Hetzelfde verschijnsel deed zich ook voor bij de korpsen van Gemeentepolitie.

Een en ander betekende dat er zich binnen de Nederlandse politie een sterke cultuurverandering plaats vond
die niet te keren was. We moesten anders denken en doen. Dat was een grote uitdaging voor iedereen. Deze ervaring had ik reeds opgedaan bij de AVD . Er was in de verste verte nog geen sprake van opheffing van de toenmalige organisatie in één landelijk politiekorps. In die sfeer werd ik op 1 september 1980 bevorderd tot adjudant, hoofd surveillancegroep van de verkeersgroep Frieslân. Zo vond de opvolgingen functies veelal plaats, mits je qua geschiktheid en anciënniteit  aan de gestelde eisen voldeed; ook met diverse functies. Adj.Krol, eerder genoemd, was in die tijd lid van de Centrale Politie Verkeer Commissie en vertegenwoordigde daarin de Friese politie. Vervolgens volgde ik Krol op en met veel elan nam ik plaats op de mij aangeboden stoel.

Na enige tijd kwam ik tot de ontdekking dat mijn insteek iets anders was dan de mening van de overigen waardoor ik de koers van mijn expansiedrift een ietwat wijzigde. Tezelfdertijd gebeurden er  “in de lande ” veel verkeersongevallen door “afvallende lading.” Ik zocht samenwerking met o.a de verkeersgroep Zwolle en Alkmaar. De verkeersgroep Groningen zocht toenadering met de verkeersgroep Assen.

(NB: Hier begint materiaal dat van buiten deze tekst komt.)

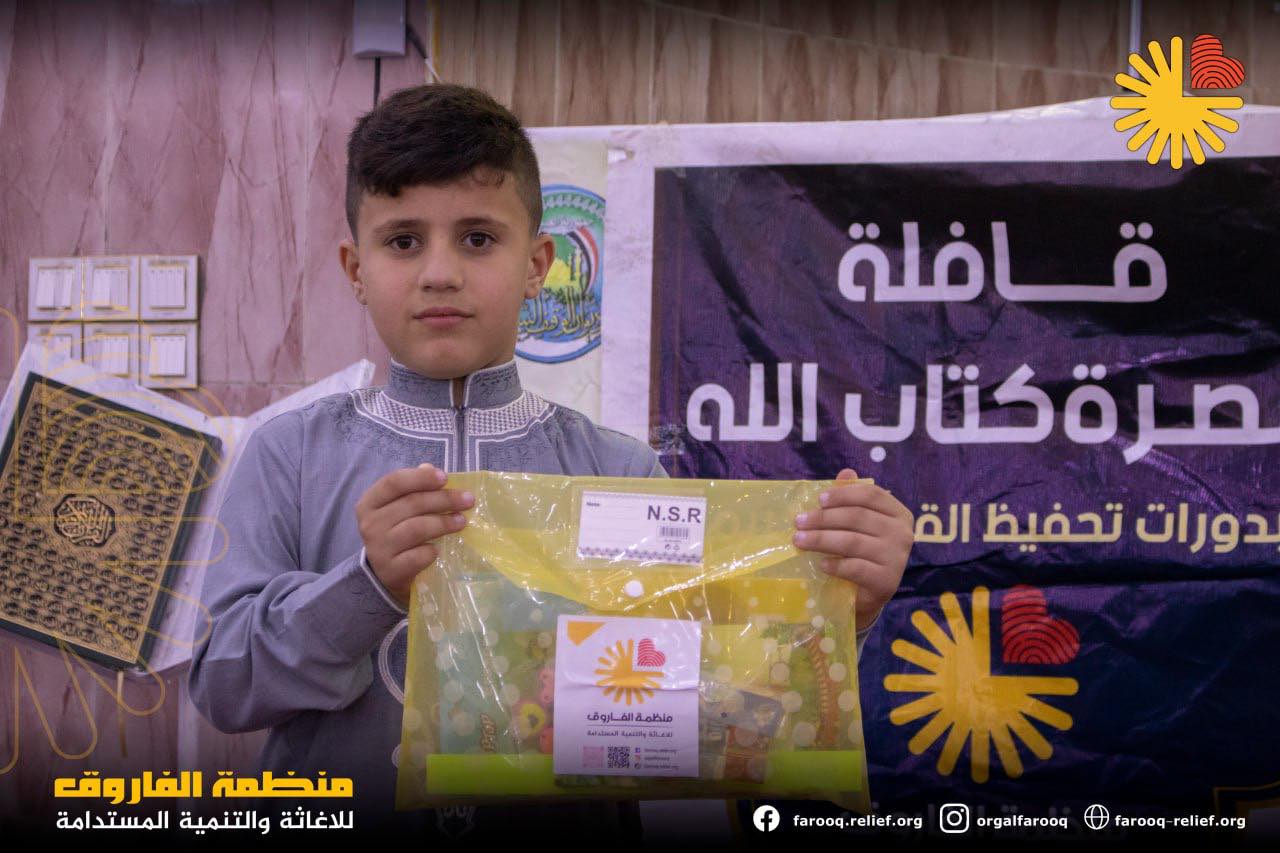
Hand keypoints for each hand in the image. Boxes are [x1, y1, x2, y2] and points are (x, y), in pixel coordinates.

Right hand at [355, 463, 474, 605]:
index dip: (421, 477)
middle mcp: (370, 524)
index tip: (445, 478)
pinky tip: (439, 549)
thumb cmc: (398, 532)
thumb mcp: (400, 508)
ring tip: (462, 521)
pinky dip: (432, 551)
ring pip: (416, 528)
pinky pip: (417, 556)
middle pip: (411, 504)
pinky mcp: (391, 571)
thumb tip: (429, 468)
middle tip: (468, 500)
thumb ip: (413, 488)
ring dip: (443, 523)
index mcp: (370, 503)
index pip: (393, 482)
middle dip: (444, 499)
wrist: (386, 573)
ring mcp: (378, 549)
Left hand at [792, 468, 913, 631]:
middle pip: (857, 517)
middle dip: (823, 518)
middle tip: (798, 522)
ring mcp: (896, 558)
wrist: (868, 594)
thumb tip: (846, 472)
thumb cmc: (862, 553)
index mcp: (898, 513)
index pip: (871, 495)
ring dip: (821, 539)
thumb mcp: (857, 524)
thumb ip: (852, 499)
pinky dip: (834, 565)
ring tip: (799, 540)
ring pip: (852, 542)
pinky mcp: (887, 581)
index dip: (843, 494)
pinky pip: (855, 568)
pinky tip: (820, 564)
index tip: (818, 499)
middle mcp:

Op deze wijze coördineerden wij de bedoelde ongevallen in een soort “gerichtverkeerstoezicht project.” Helaas bereikten we door verschillende omstandigheden niet het gestelde doel.  Toch hadden we er veel van geleerd.

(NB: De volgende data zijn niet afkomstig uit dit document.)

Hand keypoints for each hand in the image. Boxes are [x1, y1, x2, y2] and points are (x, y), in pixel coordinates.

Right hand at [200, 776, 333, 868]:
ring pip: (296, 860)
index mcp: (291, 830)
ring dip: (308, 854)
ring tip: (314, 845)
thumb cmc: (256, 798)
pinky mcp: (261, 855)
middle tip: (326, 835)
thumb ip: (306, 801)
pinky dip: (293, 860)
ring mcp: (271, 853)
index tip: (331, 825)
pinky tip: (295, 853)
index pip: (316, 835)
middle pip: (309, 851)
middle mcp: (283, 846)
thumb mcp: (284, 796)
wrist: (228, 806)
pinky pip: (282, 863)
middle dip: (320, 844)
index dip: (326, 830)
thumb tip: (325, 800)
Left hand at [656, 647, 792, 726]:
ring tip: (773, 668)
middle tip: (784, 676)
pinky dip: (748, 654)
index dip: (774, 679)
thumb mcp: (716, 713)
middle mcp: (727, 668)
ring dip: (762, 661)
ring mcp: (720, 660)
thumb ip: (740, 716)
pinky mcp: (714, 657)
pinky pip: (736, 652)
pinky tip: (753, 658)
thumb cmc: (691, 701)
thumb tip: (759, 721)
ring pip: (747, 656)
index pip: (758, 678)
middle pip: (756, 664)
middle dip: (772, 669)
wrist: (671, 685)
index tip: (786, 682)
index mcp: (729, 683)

In ongeveer 1980 kwam een discussie op gang dat de relatie tussen politie en weggebruiker veranderd moest worden. Meer openheid  van de controle en anders dan uitsluitend opsporing. Laat maar zien wat je doet of wat je van plan bent te doen.  Maak gebruik van publiciteit.  Deze veranderingen  van opvatting leidde tot oprichting van Regionale Organen voor de Verkeersveiligheid, in alle provincies, dus ook in Friesland. Gemakshalve  nader aangeduid  als ROF (Regionaal Orgaan Friesland.) Het was een platform van deskundigen van het Rijk, van de Provincie, VNG, Pers, Omroep Friesland, Rijschoolwereld, Openbaar Ministerie, Wegbeheerder, Politie, VVN, BOVAG, ANWB en nog meer.  Regionalisering van de verkeerszorg in alle regio’s was hiermee een feit geworden. Zowel het gericht verkeerstoezicht veranderde “de kijk en toezicht ”op het verkeer door de politie, alsook bij de wegbeheerders, rijschoolwereld en andere eerder genoemden. Voor de politie in het algemeen en zeker voor de verkeersgroep in het bijzonder veranderde de werkwijze nogal sterk, niet voor mij persoonlijk want ik had die verandering reeds bij de AVD ervaren, doch zeker bij de mensen van de verkeersgroep en anderen.
Alleen het naar waarheid rapporteren van de gepleegde activiteiten tijdens een surveillance, lag gevoelig want daarop werd men aangesproken. Overige werkzaamheden werden wel degelijk  routinematig uitgevoerd doch welke? Dat wilde de werkgroep “Naleving gedragsregels” graag weten.

Voorbeeld:
Verschillende surveillance - eenheden, rapporteerden elk afzonderlijk van elkaar dat op een bepaalde plaats steeds in een bocht van een dorpsweg een zogenoemde SRV –wagen stond geparkeerd om zijn klanten te bedienen. Dat bracht een verkeersgevaarlijke situatie met zich mee omdat het uitzicht op het tegemoetkomend verkeer werd belemmerd. De bestuurder erkende dat, doch zag geen andere mogelijkheid. Het werd vervolgens gebundeld  gerapporteerd door de verkeersgroep en ingebracht via het ROF, bij de “werkgroep naleving gedragsregels” . Vervolgens bracht zij het op haar beurt bij de wegbeheerder die een deel van de berm verhardde waarop de SRV- wagen buiten de rijbaan kon parkeren. Er was dus een daadwerkelijk oplossing gecreëerd en gezorgd voor de veiligheid van het overige verkeer en, de SRV- man.
De Dienst Verkeersongevallen Registratie gevestigd in Heerlen (VOR) voorzag ons van een voortreffelijke rapportage, gefilterd uit de registratieformulieren die door elke politie-eenheid afzonderlijk werd opgemaakt en ingezonden na een plaats gehad hebbend verkeersongeval en gerubriceerd naar tijd, plaats en oorzaak van het ongeval en tevens afloop (letsel inzittenden of erger). Deze gegevens werden aangevuld met de door de up to date voorradige gegevens van de verkeersgroep, immers werd de verkeersgroep dikwijls ingeschakeld ter assistentie bij een voorkomende situaties. Deze verzamelde gegevens vormden de basis voor het gericht verkeerstoezicht in Friesland, toegepast op wegen die voor GVT in aanmerking kwamen.  De doelstelling van het GVT was om het aantal verkeersongevallen drastisch te verminderen!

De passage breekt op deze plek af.